◆ Instructions to follow: Print each entry word for word without images.

Stored data entries:
------------------------------------------------------------------------
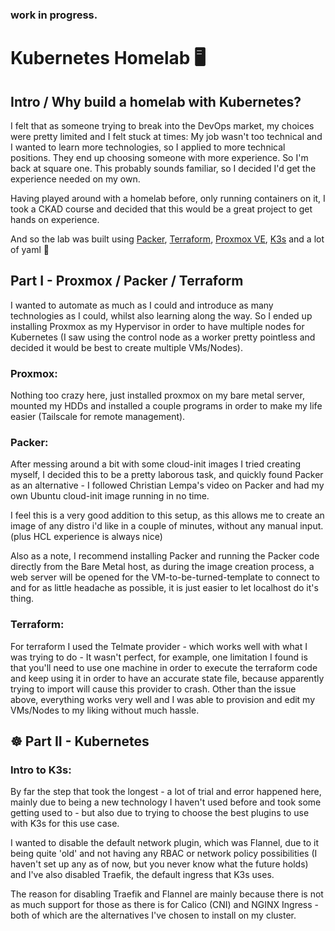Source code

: ### work in progress.

# Kubernetes Homelab 🖥️

## Intro / Why build a homelab with Kubernetes?

I felt that as someone trying to break into the DevOps market, my choices were pretty limited and I felt stuck at times: My job wasn't too technical and I wanted to learn more technologies, so I applied to more technical positions. They end up choosing someone with more experience. So I'm back at square one. This probably sounds familiar, so I decided I'd get the experience needed on my own.

Having played around with a homelab before, only running containers on it, I took a CKAD course and decided that this would be a great project to get hands on experience.

And so the lab was built using [Packer](https://developer.hashicorp.com/packer), [Terraform](https://developer.hashicorp.com/terraform), [Proxmox VE](https://www.proxmox.com/en/), [K3s](https://k3s.io/) and a lot of yaml 📄


## Part I - Proxmox / Packer / Terraform

I wanted to automate as much as I could and introduce as many technologies as I could, whilst also learning along the way. So I ended up installing Proxmox as my Hypervisor in order to have multiple nodes for Kubernetes (I saw using the control node as a worker pretty pointless and decided it would be best to create multiple VMs/Nodes).

### Proxmox:
Nothing too crazy here, just installed proxmox on my bare metal server, mounted my HDDs and installed a couple programs in order to make my life easier (Tailscale for remote management).

### Packer:
After messing around a bit with some cloud-init images I tried creating myself, I decided this to be a pretty laborous task, and quickly found Packer as an alternative - I followed Christian Lempa's video on Packer and had my own Ubuntu cloud-init image running in no time.

I feel this is a very good addition to this setup, as this allows me to create an image of any distro i'd like in a couple of minutes, without any manual input. (plus HCL experience is always nice)

Also as a note, I recommend installing Packer and running the Packer code directly from the Bare Metal host, as during the image creation process, a web server will be opened for the VM-to-be-turned-template to connect to and for as little headache as possible, it is just easier to let localhost do it's thing.

### Terraform:
For terraform I used the Telmate provider - which works well with what I was trying to do - It wasn't perfect, for example, one limitation I found is that you'll need to use one machine in order to execute the terraform code and keep using it in order to have an accurate state file, because apparently trying to import will cause this provider to crash. 
Other than the issue above, everything works very well and I was able to provision and edit my VMs/Nodes to my liking without much hassle.


## ☸️ Part II - Kubernetes 

### Intro to K3s:
By far the step that took the longest - a lot of trial and error happened here, mainly due to being a new technology I haven't used before and took some getting used to - but also due to trying to choose the best plugins to use with K3s for this use case.

I wanted to disable the default network plugin, which was Flannel, due to it being quite 'old' and not having any RBAC or network policy possibilities (I haven't set up any as of now, but you never know what the future holds) and I've also disabled Traefik, the default ingress that K3s uses.

The reason for disabling Traefik and Flannel are mainly because there is not as much support for those as there is for Calico (CNI) and NGINX Ingress - both of which are the alternatives I've chosen to install on my cluster.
------------------------------------------------------------------------
◆ Result of this task:
Source code

: ### work in progress.

# Kubernetes Homelab 🖥️

## Intro / Why build a homelab with Kubernetes?

I felt that as someone trying to break into the DevOps market, my choices were pretty limited and I felt stuck at times: My job wasn't too technical and I wanted to learn more technologies, so I applied to more technical positions. They end up choosing someone with more experience. So I'm back at square one. This probably sounds familiar, so I decided I'd get the experience needed on my own.

Having played around with a homelab before, only running containers on it, I took a CKAD course and decided that this would be a great project to get hands on experience.

And so the lab was built using [Packer](https://developer.hashicorp.com/packer), [Terraform](https://developer.hashicorp.com/terraform), [Proxmox VE](https://www.proxmox.com/en/), [K3s](https://k3s.io/) and a lot of yaml 📄


## Part I - Proxmox / Packer / Terraform

I wanted to automate as much as I could and introduce as many technologies as I could, whilst also learning along the way. So I ended up installing Proxmox as my Hypervisor in order to have multiple nodes for Kubernetes (I saw using the control node as a worker pretty pointless and decided it would be best to create multiple VMs/Nodes).

### Proxmox:
Nothing too crazy here, just installed proxmox on my bare metal server, mounted my HDDs and installed a couple programs in order to make my life easier (Tailscale for remote management).

### Packer:
After messing around a bit with some cloud-init images I tried creating myself, I decided this to be a pretty laborous task, and quickly found Packer as an alternative - I followed Christian Lempa's video on Packer and had my own Ubuntu cloud-init image running in no time.

I feel this is a very good addition to this setup, as this allows me to create an image of any distro i'd like in a couple of minutes, without any manual input. (plus HCL experience is always nice)

Also as a note, I recommend installing Packer and running the Packer code directly from the Bare Metal host, as during the image creation process, a web server will be opened for the VM-to-be-turned-template to connect to and for as little headache as possible, it is just easier to let localhost do it's thing.

### Terraform:
For terraform I used the Telmate provider - which works well with what I was trying to do - It wasn't perfect, for example, one limitation I found is that you'll need to use one machine in order to execute the terraform code and keep using it in order to have an accurate state file, because apparently trying to import will cause this provider to crash. 
Other than the issue above, everything works very well and I was able to provision and edit my VMs/Nodes to my liking without much hassle.


## ☸️ Part II - Kubernetes 

### Intro to K3s:
By far the step that took the longest - a lot of trial and error happened here, mainly due to being a new technology I haven't used before and took some getting used to - but also due to trying to choose the best plugins to use with K3s for this use case.

I wanted to disable the default network plugin, which was Flannel, due to it being quite 'old' and not having any RBAC or network policy possibilities (I haven't set up any as of now, but you never know what the future holds) and I've also disabled Traefik, the default ingress that K3s uses.

The reason for disabling Traefik and Flannel are mainly because there is not as much support for those as there is for Calico (CNI) and NGINX Ingress - both of which are the alternatives I've chosen to install on my cluster.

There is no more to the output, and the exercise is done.